What is needed
From the forum thread about Gizmo the Persian kitten below, print verbatim the stretch from "## EmilyMarie (Aug" through "(Feb 11, 2009)".

Reading passage
+++++
# gizmo persian kitty



## tigress44wm (Jan 17, 2009)

here is gizmo my new cute faced persian he is 8 weeks old , and what a titty baby he is


----------



## Nickyglow (Aug 26, 2009)

awwwwww soo soo cute, look at his eyes they are gorgeous


----------



## kittykat (Nov 2, 2007)

aww he's tiny and gorgeous!!!


----------



## FREE SPIRIT (Jul 8, 2009)

Such a cutie...lovely pic.


----------



## sarahberra (Jun 26, 2009)

Very cute photos. I really like the name gizmo. She looks so fluffy too.


----------



## Pippin (Aug 11, 2009)

Ahh Gizmo is just gorgeous


----------



## dollydaydream (Sep 19, 2009)

Oooooo so cute & fuzzy!!!!


----------



## bexsn2kids (Sep 11, 2009)

awww soo cute look at that little face


----------



## fairy74 (Aug 20, 2009)

What an angelic face.

And beautiful eyes.


----------



## marmite (Sep 22, 2009)

i want him, hes a real cutie xx


----------



## EmilyMarie (Aug 25, 2009)

Awh, so sweet.
Congrats on your new kitty! He's going to grow into a big, beautiful ball of fur!


----------



## tylow (Feb 11, 2009)

aaw he's gorgeous


----------



## Mr Gizmo (Jul 1, 2009)

Very nice and love the name but then I would wouldn't I.:lol:


----------



## colliemerles (Nov 2, 2007)

how gorgeous is he, beautiful,xx


----------
+++++
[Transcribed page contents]
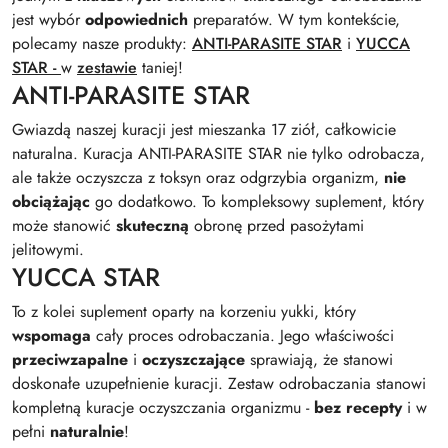
jest wybór
odpowiednich
preparatów. W tym kontekście,
polecamy nasze produkty:
ANTI-PARASITE STAR
i
YUCCA
STAR -
w
zestawie
taniej!
ANTI-PARASITE STAR
Gwiazdą naszej kuracji jest mieszanka 17 ziół, całkowicie
naturalna. Kuracja ANTI-PARASITE STAR nie tylko odrobacza,
ale także oczyszcza z toksyn oraz odgrzybia organizm,
nie
obciążając
go dodatkowo. To kompleksowy suplement, który
może stanowić
skuteczną
obronę przed pasożytami
jelitowymi.
YUCCA STAR
To z kolei suplement oparty na korzeniu yukki, który
wspomaga
cały proces odrobaczania. Jego właściwości
przeciwzapalne
i
oczyszczające
sprawiają, że stanowi
doskonałe uzupełnienie kuracji. Zestaw odrobaczania stanowi
kompletną kuracje oczyszczania organizmu -
bez recepty
i w
pełni
naturalnie
!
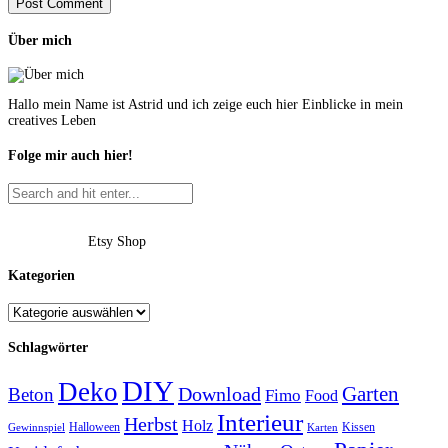
Über mich
Hallo mein Name ist Astrid und ich zeige euch hier Einblicke in mein
creatives Leben
Folge mir auch hier!
Etsy Shop
Kategorien
Schlagwörter
DIY
Deko
Garten
Download
Beton
Fimo
Food
Interieur
Herbst
Holz
Halloween
Kissen
Gewinnspiel
Karten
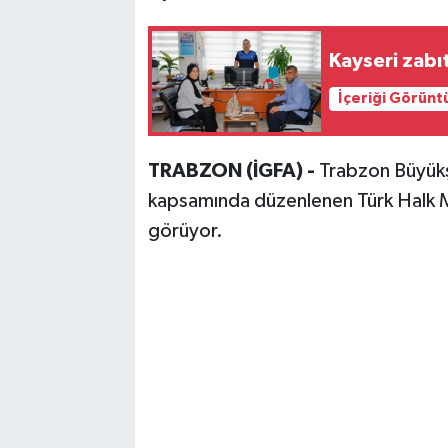
Kayseri zabıt
İçeriği Görünt
TRABZON (İGFA) -
Trabzon Büyükşe
kapsamında düzenlenen Türk Halk Mü
görüyor.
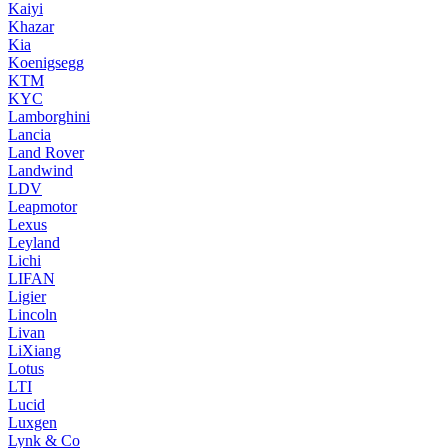
Kaiyi
Khazar
Kia
Koenigsegg
KTM
KYC
Lamborghini
Lancia
Land Rover
Landwind
LDV
Leapmotor
Lexus
Leyland
Lichi
LIFAN
Ligier
Lincoln
Livan
LiXiang
Lotus
LTI
Lucid
Luxgen
Lynk & Co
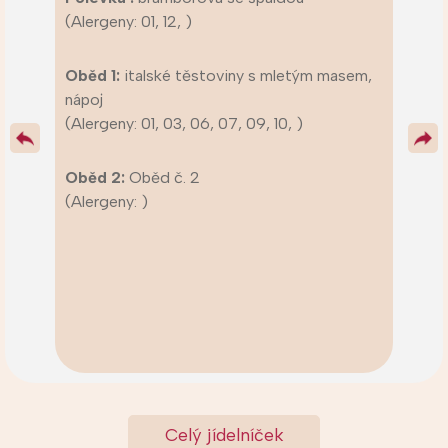
(Alergeny: 01, 12, )
Oběd 1:
italské těstoviny s mletým masem,
nápoj
(Alergeny: 01, 03, 06, 07, 09, 10, )
Oběd 2:
Oběd č. 2
(Alergeny: )
Celý jídelníček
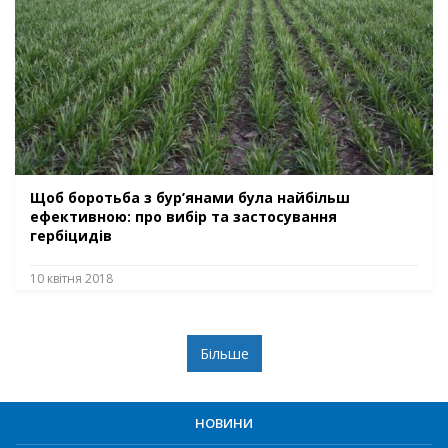
Щоб боротьба з бур’янами була найбільш
ефективною: про вибір та застосування
гербіцидів
10 квітня 2018
Більше
НОВИНИ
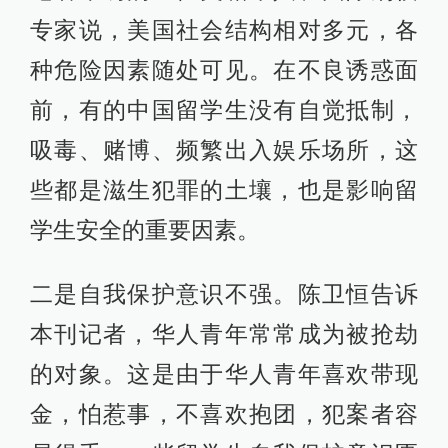
专家说，美国社会结构相对多元，各
种危险因素随处可见。在不良诱惑面
前，有的中国留学生没有自觉抵制，
吸毒、赌博、频繁出入娱乐场所，这
些都是滋生犯罪的土壤，也是影响留
学生安全的重要因素。
二是自我保护意识不强。陈卫恒告诉
本刊记者，华人青年常常成为被抢劫
的对象。这是由于华人青年喜欢带现
金，怕惹事，不喜欢抱团，犯案者容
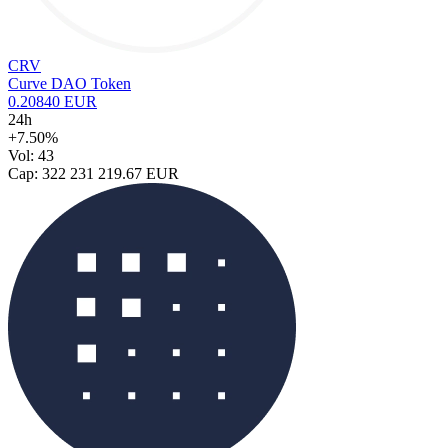
CRV
Curve DAO Token
0.20840 EUR
24h
+7.50%
Vol: 43
Cap: 322 231 219.67 EUR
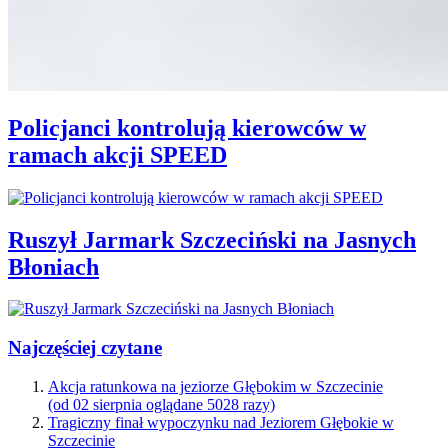
Policjanci kontrolują kierowców w
ramach akcji SPEED
Ruszył Jarmark Szczeciński na Jasnych
Błoniach
Najczęściej czytane
Akcja ratunkowa na jeziorze Głębokim w Szczecinie
(od 02 sierpnia oglądane 5028 razy)
Tragiczny finał wypoczynku nad Jeziorem Głębokie w
Szczecinie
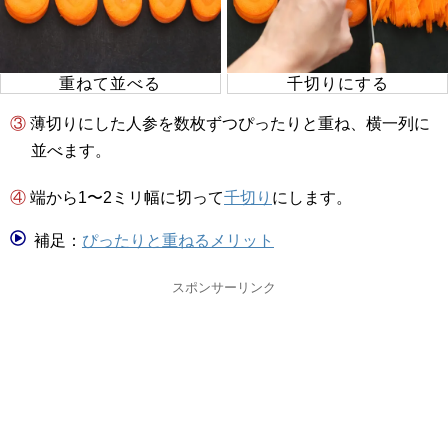
重ねて並べる
千切りにする
③ 薄切りにした人参を数枚ずつぴったりと重ね、横一列に
並べます。
④ 端から1〜2ミリ幅に切って
千切り
にします。
補足：
ぴったりと重ねるメリット
スポンサーリンク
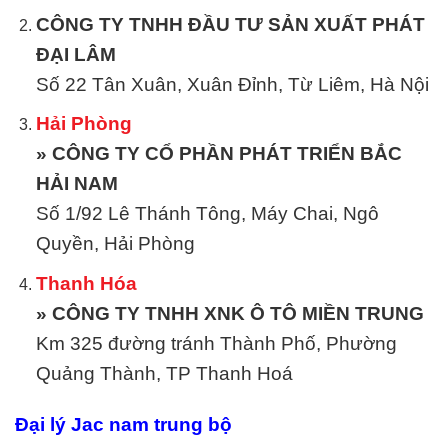
CÔNG TY TNHH ĐẦU TƯ SẢN XUẤT PHÁT
ĐẠI LÂM
Số 22 Tân Xuân, Xuân Đỉnh, Từ Liêm, Hà Nội
Hải Phòng
» CÔNG TY CỔ PHẦN PHÁT TRIỂN BẮC
HẢI NAM
Số 1/92 Lê Thánh Tông, Máy Chai, Ngô
Quyền, Hải Phòng
Thanh Hóa
» CÔNG TY TNHH XNK Ô TÔ MIỀN TRUNG
Km 325 đường tránh Thành Phố, Phường
Quảng Thành, TP Thanh Hoá
Đại lý Jac nam trung bộ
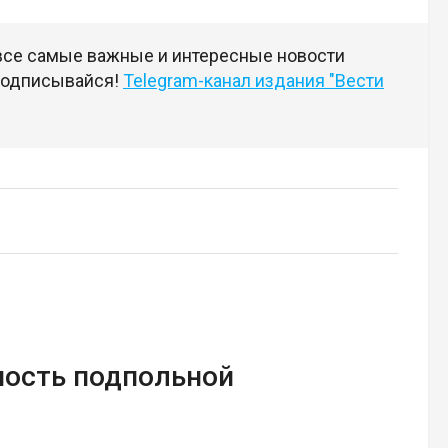
 все самые важные и интересные новости
 подписывайся!
Telegram-канал издания "Вести
ность подпольной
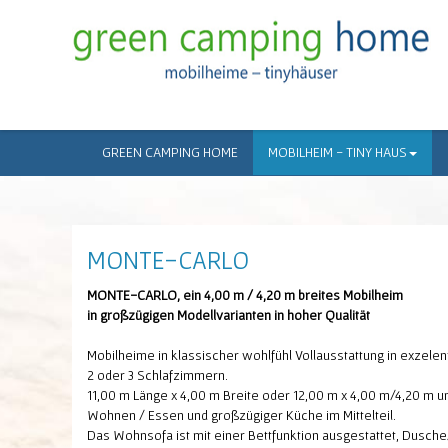
GREEN CAMPING HOME
MOBILHEIM - TINY HAUS
MONTE-CARLO
MONTE-CARLO, ein 4,00 m / 4,20 m breites Mobilheim
in großzügigen Modellvarianten in hoher Qualität
Mobilheime in klassischer wohlfühl Vollausstattung in exzelen
2 oder 3 Schlafzimmern.
11,00 m Länge x 4,00 m Breite oder 12,00 m x 4,00 m/4,20 m
Wohnen / Essen und großzügiger Küche im Mittelteil.
Das Wohnsofa ist mit einer Bettfunktion ausgestattet, Dusche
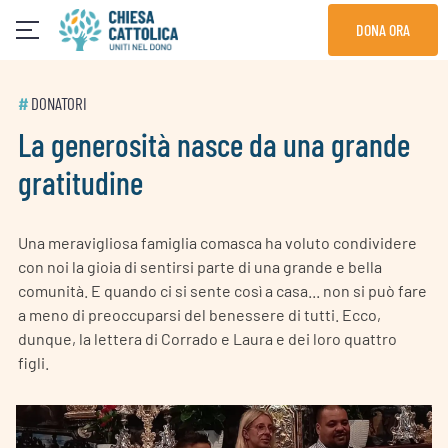
Skip
DONA ORA
to
content
#
DONATORI
La generosità nasce da una grande
gratitudine
Una meravigliosa famiglia comasca ha voluto condividere
con noi la gioia di sentirsi parte di una grande e bella
comunità. E quando ci si sente così a casa... non si può fare
a meno di preoccuparsi del benessere di tutti. Ecco,
dunque, la lettera di Corrado e Laura e dei loro quattro
figli.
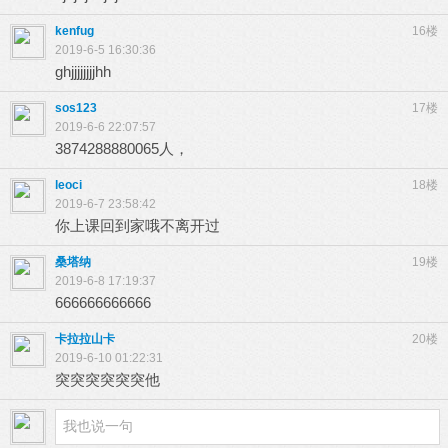
kenfug
16楼
2019-6-5 16:30:36
ghjjjjjjjjhh
sos123
17楼
2019-6-6 22:07:57
3874288880065人，
leoci
18楼
2019-6-7 23:58:42
你上课回到家哦不离开过
桑塔纳
19楼
2019-6-8 17:19:37
666666666666
卡拉拉山卡
20楼
2019-6-10 01:22:31
突突突突突突他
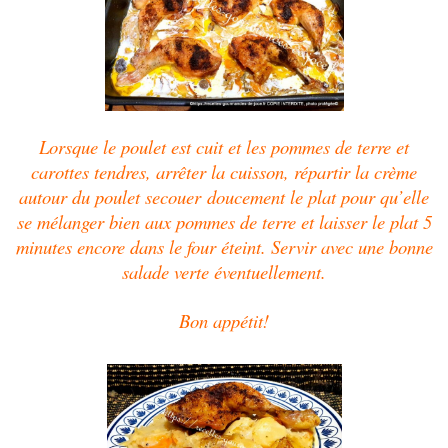
Lorsque le poulet est cuit et les pommes de terre et
carottes tendres, arrêter la cuisson, répartir la crème
autour du poulet
secouer
doucement le plat pour qu’elle
se mélanger bien aux pommes de terre et laisser le plat 5
minutes encore dans le four éteint. Servir avec une bonne
salade verte éventuellement.
Bon appétit!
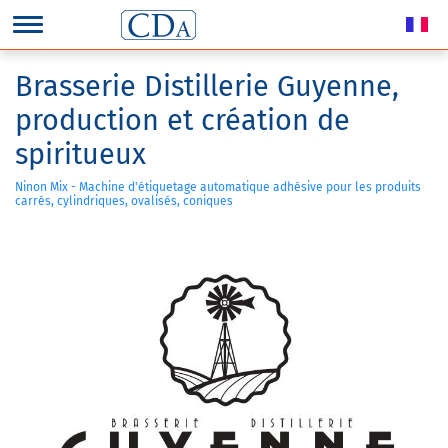
Brasserie Distillerie Guyenne,
production et création de
spiritueux
Ninon Mix - Machine d'étiquetage automatique adhésive pour les produits
carrés, cylindriques, ovalisés, coniques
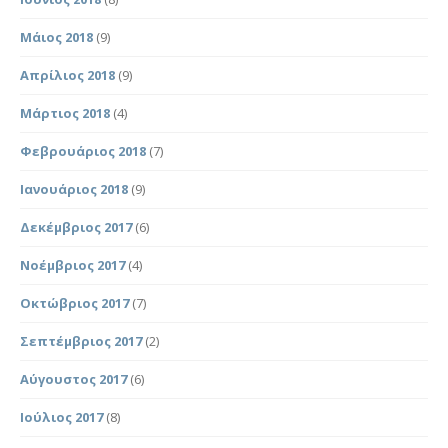
Μάιος 2018
(9)
Απρίλιος 2018
(9)
Μάρτιος 2018
(4)
Φεβρουάριος 2018
(7)
Ιανουάριος 2018
(9)
Δεκέμβριος 2017
(6)
Νοέμβριος 2017
(4)
Οκτώβριος 2017
(7)
Σεπτέμβριος 2017
(2)
Αύγουστος 2017
(6)
Ιούλιος 2017
(8)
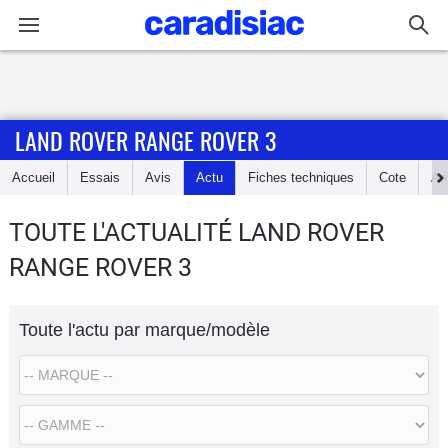
Connexion / Inscription
LAND ROVER RANGE ROVER 3
Accueil
Accueil
Essais
Avis
Actu
Fiches techniques
Cote
An
Actu
TOUTE L'ACTUALITÉ LAND ROVER
Essais
RANGE ROVER 3
Guide
d'achat
Toute l'actu par marque/modèle
Electriques
Utilitaires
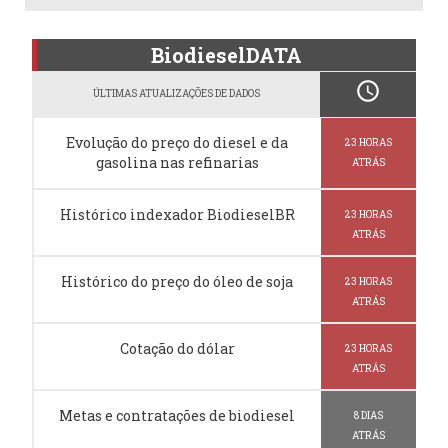
BiodieselDATA
schedule
ÚLTIMAS ATUALIZAÇÕES DE DADOS
Evolução do preço do diesel e da
23 HORAS
gasolina nas refinarias
ATRÁS
Histórico indexador BiodieselBR
23 HORAS
ATRÁS
Histórico do preço do óleo de soja
23 HORAS
ATRÁS
Cotação do dólar
23 HORAS
ATRÁS
Metas e contratações de biodiesel
8 DIAS
ATRÁS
+++++
Your response
## EmilyMarie (Aug 25, 2009)

Awh, so sweet.
Congrats on your new kitty! He's going to grow into a big, beautiful ball of fur!


----------



## tylow (Feb 11, 2009)